Одно время я не расставался со своим велосипедом, я мог даже ехать, стоя на нем, главное, чтобы переднее колесо все время поворачивалось то вправо, то влево и не переставало двигаться, я же в это время балансировал на седле, словно акробат, я помню, как мы, школьники, собирались и советовались, как бы все это получше проделать, и каждый из нас вертелся и изгибался на своем велосипеде, словно змея. Кроме того, на велосипеде я ездил в школу и даже пару раз предпринял на нем дальние поездки, но речь сейчас не о них, а об экскурсии с Ларой.

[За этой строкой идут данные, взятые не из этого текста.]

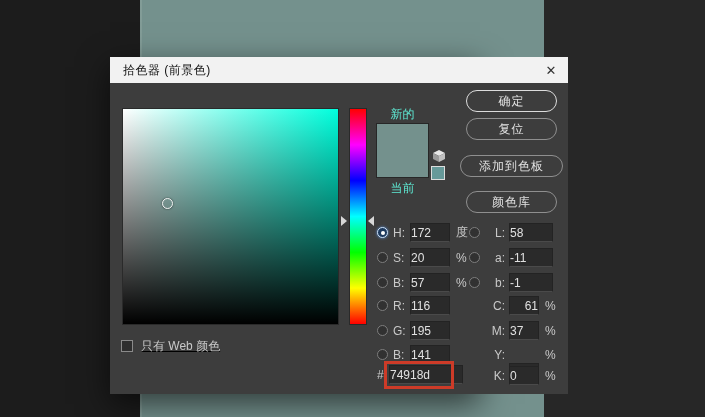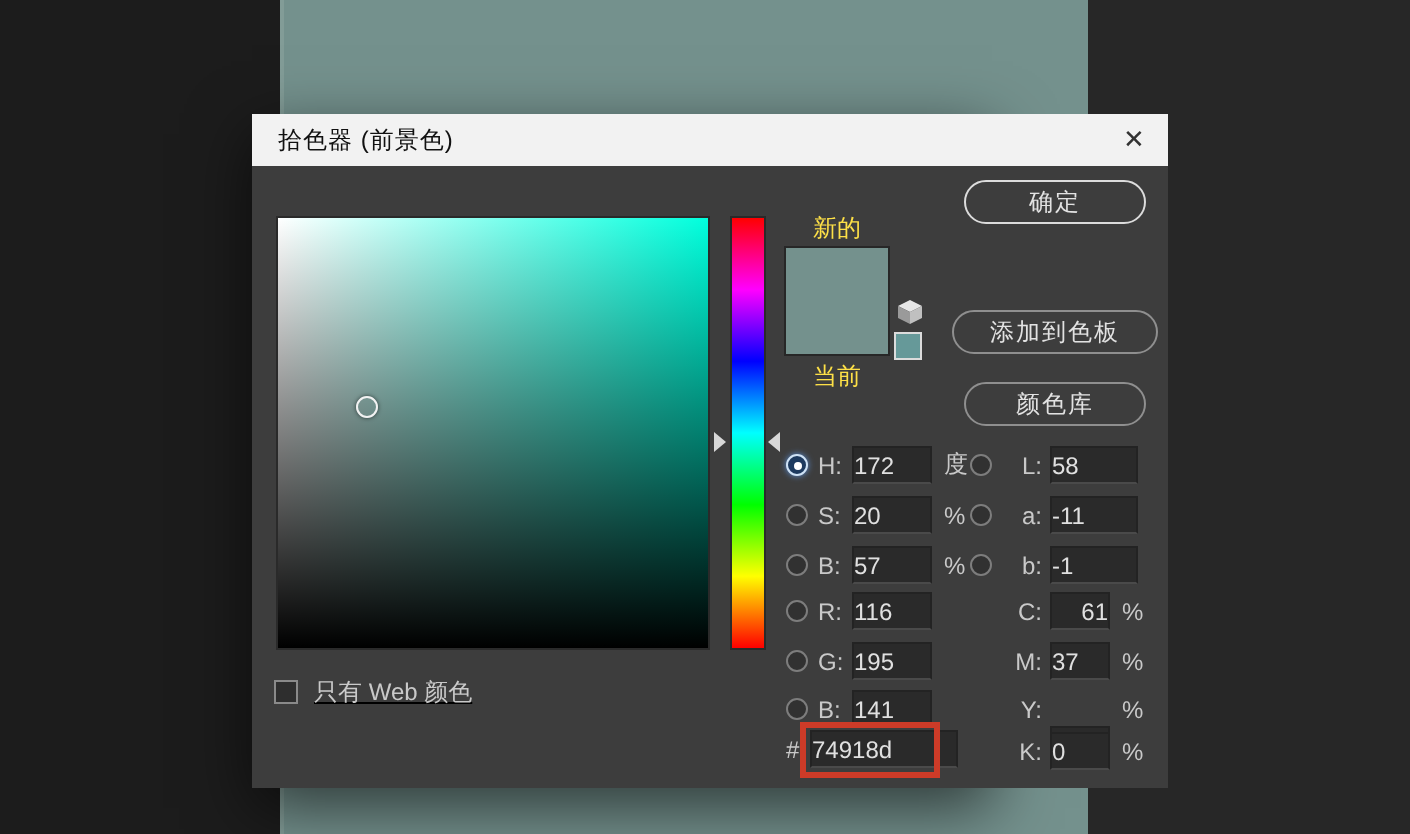--- a/index.html
+++ b/index.html
@@ -14,7 +14,7 @@
     background:#74918d;border-left:2px solid #829c97;
   }
   .dialog{
-    position:absolute;left:126px;top:57px;width:370px;height:337px;
+    position:absolute;left:110px;top:57px;width:370px;height:337px;
     box-shadow:0 10px 30px rgba(0,0,0,.6);
   }
   .titlebar{

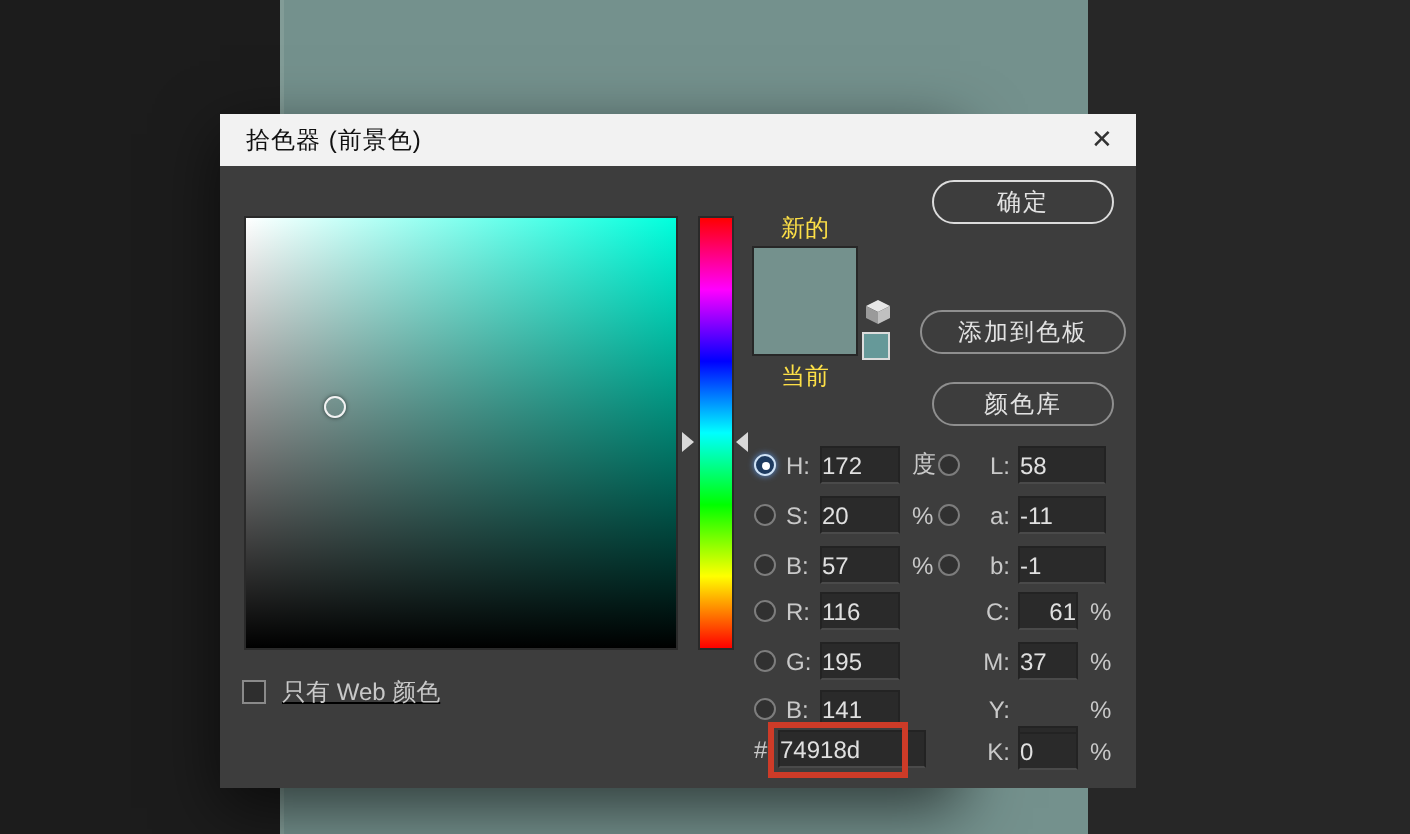--- a/index.html
+++ b/index.html
@@ -49,7 +49,7 @@
   .hue-pointer.left{left:231px;top:133px;border-left:6px solid #d8d8d8;}
   .hue-pointer.right{left:258px;top:133px;border-right:6px solid #d8d8d8;}
   
-  .swatch-label{position:absolute;width:53px;text-align:center;font-size:12px;color:#fde047;}
+  .swatch-label{position:absolute;width:53px;text-align:center;font-size:12px;color:#5eead4;}
   .swatch{position:absolute;left:266px;top:40px;width:53px;height:55px;background:#74918d;border:1px solid #272727;box-sizing:border-box;}
   .cube-icon{position:absolute;left:322px;top:66px;width:14px;height:14px;}
   .websafe-swatch{position:absolute;left:321px;top:83px;width:12px;height:12px;background:#669999;border:1px solid #dcdcdc;}

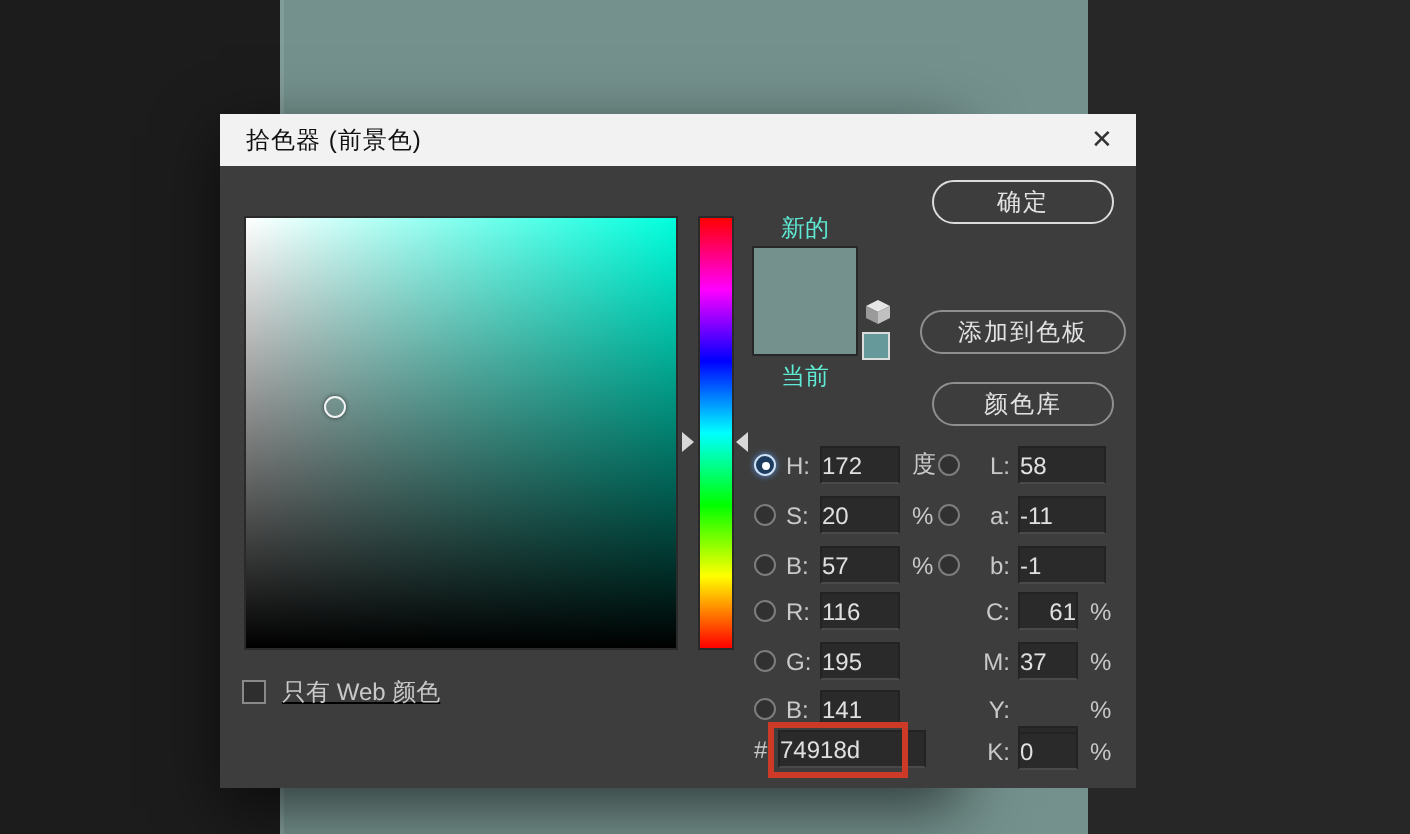--- a/index.html
+++ b/index.html
@@ -123,6 +123,7 @@
     <div class="websafe-swatch"></div>
 
     <div class="ps-btn default" style="top:7px;">确定</div>
+    <div class="ps-btn" style="top:35px;">复位</div>
     <div class="ps-btn wide" style="top:72px;">添加到色板</div>
     <div class="ps-btn" style="top:108px;">颜色库</div>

Мы с Ларой выехали из Берна и направились вдоль Тунского озера к Оберхофену, стояло лето, лето буйствовало по обе стороны дороги в желтых пашнях, гудело в сонном, душном воздухе, спицы наших велосипедов поблескивали на солнце, это лето, все целиком, принадлежало нам двоим, мы то наклоняли к рулю свои разгоряченные лица, то, сияя, клонились друг к другу, и горячило нас не только напряжение от езды, но и возбуждение, мы любили друг друга, и когда падали в траву, чтобы отдохнуть, то кувыркались, катались по земле, обнимались и целовались, от наших юных тел исходил запах озорства, смешивавшийся с прекрасным горьковато-сочным ароматом травы. Однажды мы лежали на зеленой лужайке и вдруг обнаружили, что это кладбище, Кладбище павших воинов, кажется американское, мы обнимались над мертвецами.

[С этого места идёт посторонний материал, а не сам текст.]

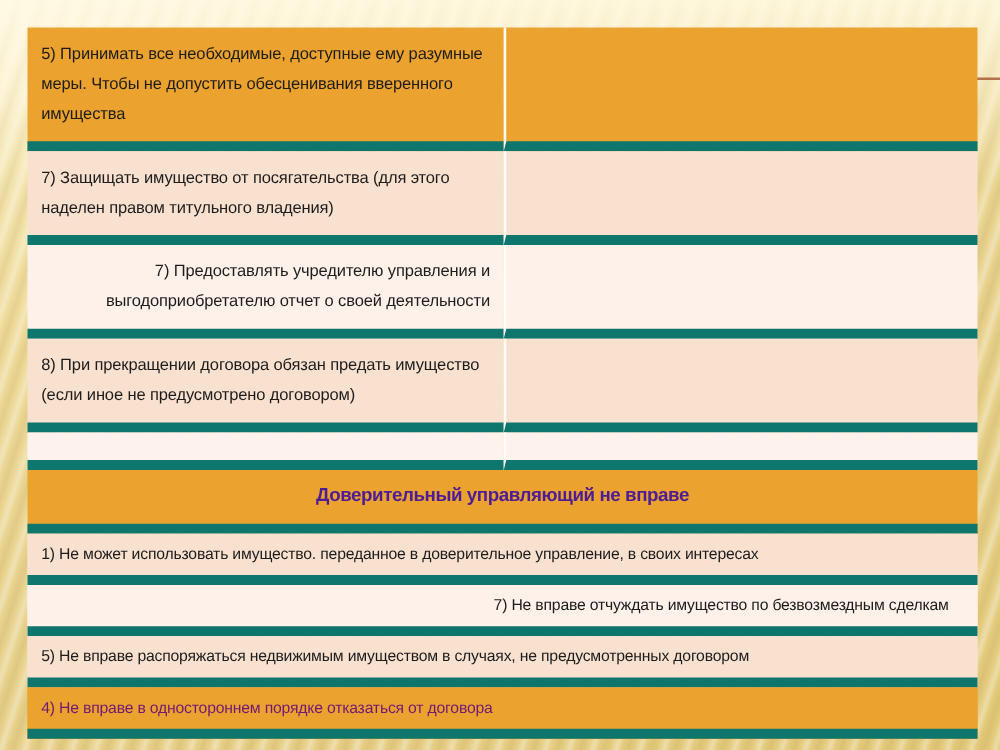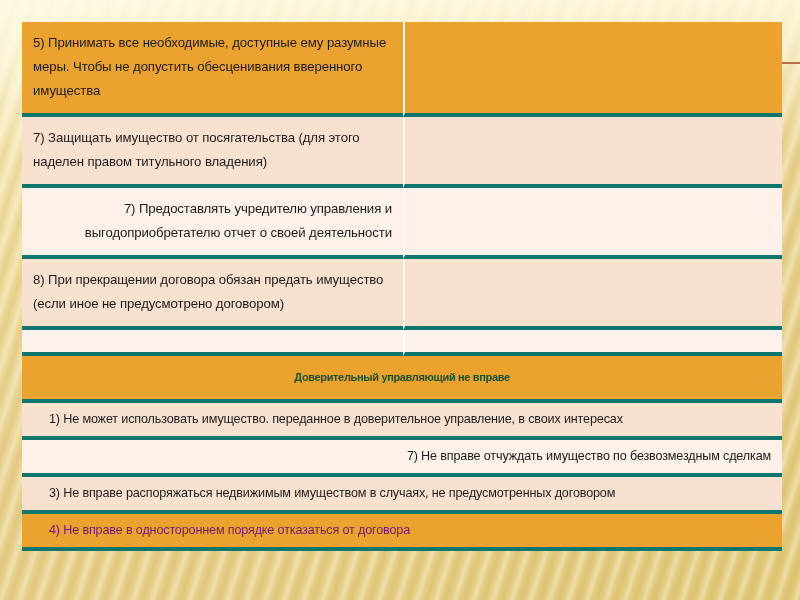--- a/index.html
+++ b/index.html
@@ -69,7 +69,7 @@
   #content-table td {
     vertical-align: top;
     padding: 0;
-    border-bottom: 4px solid #0f766e;
+    border-bottom: 8px solid #0f766e;
   }
   .col-main { width: 381px; }
   .col-side { width: 379px; }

Я тогда носил особые солнечные очки, закрывавшие, точно полумаска, верхнюю половину лица, и воображал себя инкогнито, по крайней мере, таинственным незнакомцем, когда, сидя на велосипеде и опираясь одной ногой о землю, поджидал Аару у ворот женской гимназии, высматривал ее, закрыв глаза похожими на маску солнечными очками, в кучках приближавшихся и пробегавших мимо, о чем-то щебетавших девочек, я даже не знаю толком, нравилась ли она мне, я не мог спросить себя об этом, так как был во власти нашей влюбленности, зависел от этой атмосферы, как от наркотика. Хотел я того или нет, но я зависел от Лары и жить не мог без нее и этой атмосферы влюбленности. Поэтому я и носил очки от солнца.
В моей памяти остался бледный асфальт, бесцветный и бледный, я стоял на пороге жизни, должно быть, поэтому асфальт казался таким бесцветным и бледным, бледным от ожидания, бесцветным и пустым от накопившегося во мне ожидания, ожидания жизни. Но сейчас я ждал Лару, и она появилась, отделилась от группы девочек и быстро подбежала ко мне, видимо, немного стесняясь, потому что не могла не понимать, как старательно другие девочки делали вид, что ничего не видят и не знают, и потому с еще более неестественной показной беззаботностью выбегали из ворот. Лару это немного смущало, но в ее поведении, в том, как она отделилась от кучки девочек и побежала ко мне, было какое-то необычное достоинство, достоинство женщины. Это ноша любви, сказал я себе, ее груз, ее серьезность. Готовность столкнуться с оскорблением, обидой, болью. В этом она далеко превосходила меня, она вся отдавалась этому, в то время как я что-то утаивал в себе, словно хотел сберечь себя для чего-то более великого и прекрасного, что придет потом.